Still other actions put the reader in the uneasy shoes of the torturer, whether as a supporter of the international network of torture (as in #18 above), or more chillingly, ‘performing’ the action itself. For instance, the instruction “Go to a pet store, buy a puppy, bring it home, burn it with cigarettes” is (presumably) not intended to be performed, but it is not simply parodic or cynical. By aiming the directive at the reader, one must imagine one's complicity in forms of torture. The action is not unimaginable as much as ‘unthinkable’ — at least in the realm of liberal moral discourse — and yet here it is very much ‘thinkable,’ just as torture performed by the CPD (and by the US more broadly) is not only imaginable and thinkable, but continues to be performed.



If we think of the booklet in relation to works of performance writing, the project raises many questions that I find productive for thinking critically about what language art can do beyond/outside the frames of avant-garde art practices, in a way that such practices and more overtly political work can helpfully provoke each other:

Is it useful to think of such actions as performances?

Would doing so diminish or ‘drain’ them of their political intent/impact?

What’s at stake in such reframing, for both poetic and political thinking/practice?

What ‘work’ do such instructions accomplish if they are not put into action?

Should we answer that by aesthetic or political criteria? 

And: how might writers, artists, and activists think critically and creatively about the potential of Fluxus-inspired writing and action/performance to range outside frames of the museum or the literary avant-garde into broader terrains of social and political practice?

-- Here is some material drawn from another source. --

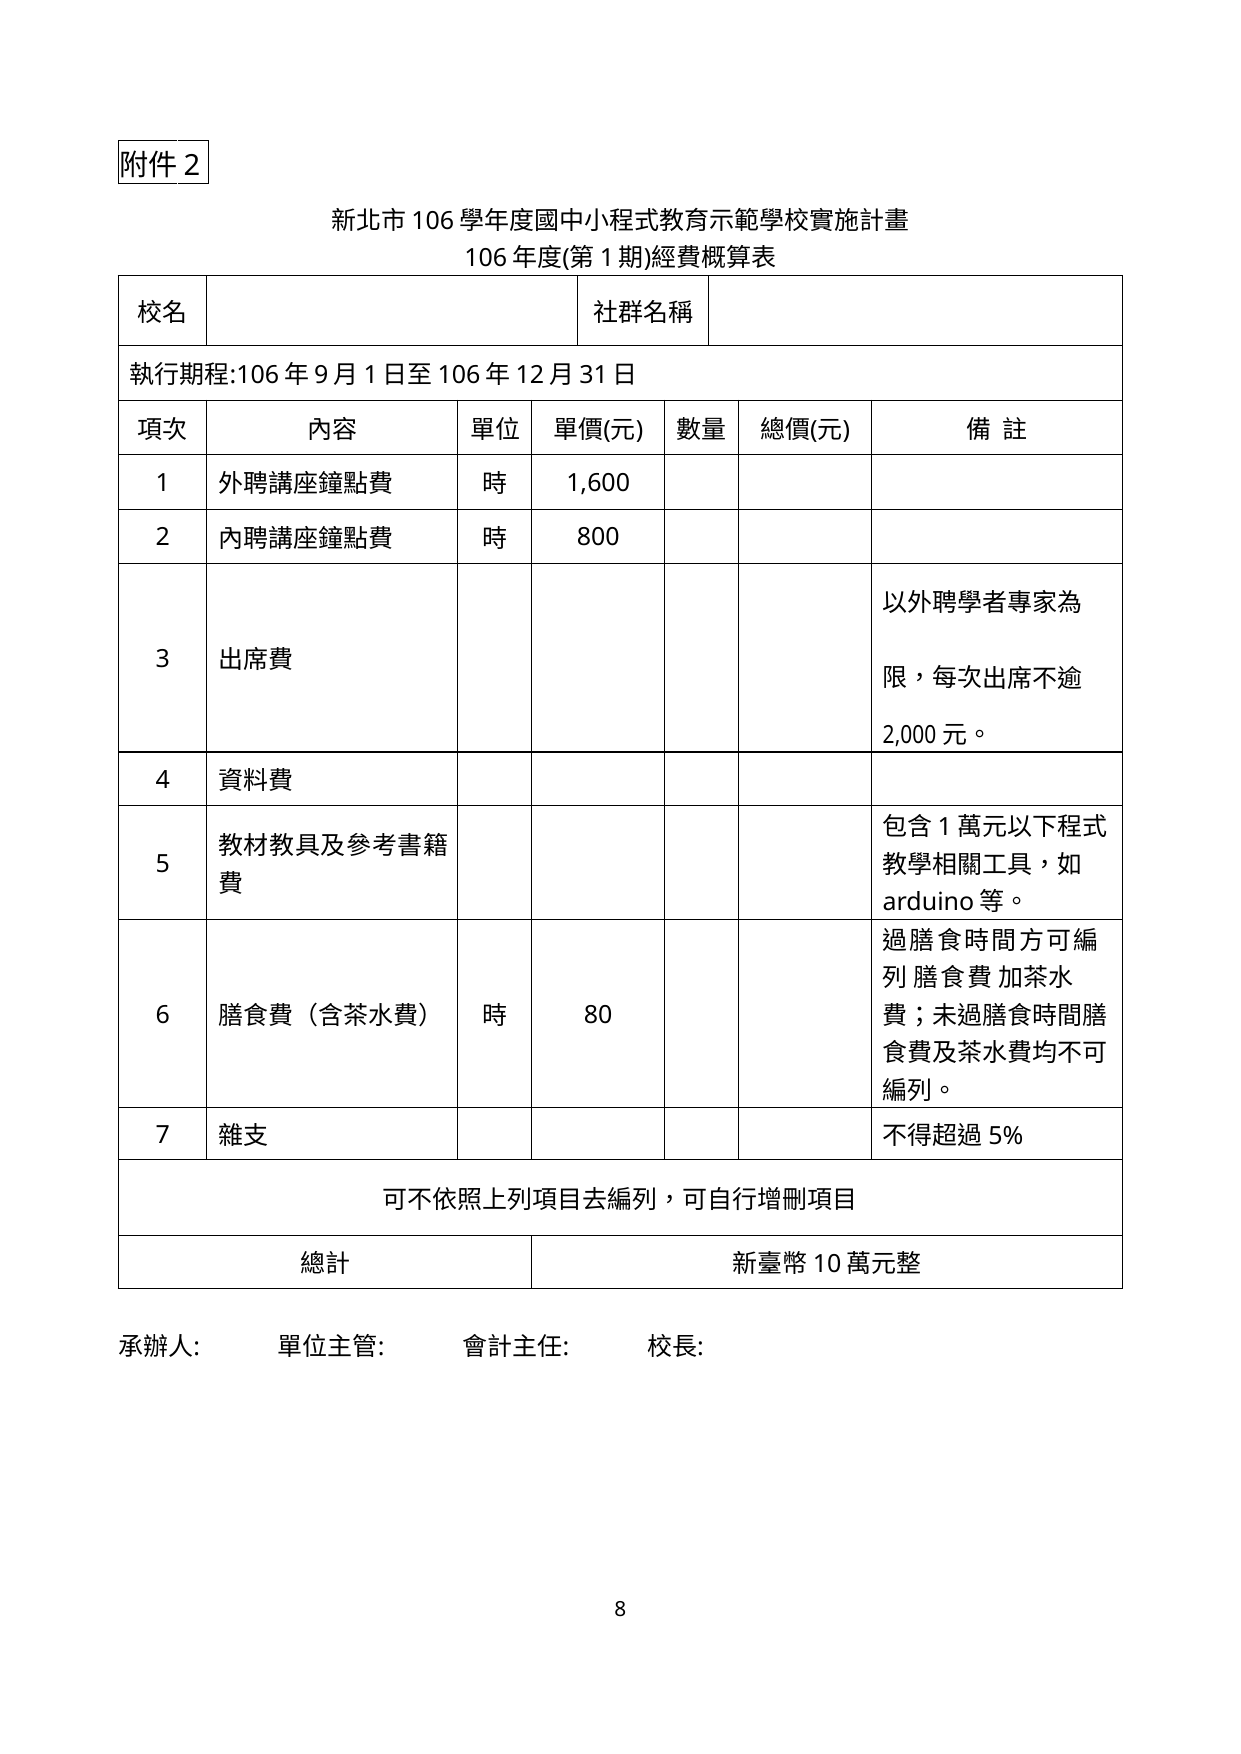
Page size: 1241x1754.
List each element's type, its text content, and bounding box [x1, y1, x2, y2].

1 This is a gross generalization, of course, and there certainly are assessments of the aesthetic and performative nature of direct action activism, though interestingly coming more often from anthropology than from performance studies, which tends to focus on the more explicitly aesthetic forms of protest such as street theater.

2 I use this word instead of 'imaginary' to differentiate from something that is ‘made up’ (there is a purple talking dragon) and an instruction that, even if ‘impossible,’ does its ‘work’ in the imagination (‘swallow a cloud and make a poem about how the water rains inside you’). 

3. No diss on Marina; just an obvious touchstone work to make the point.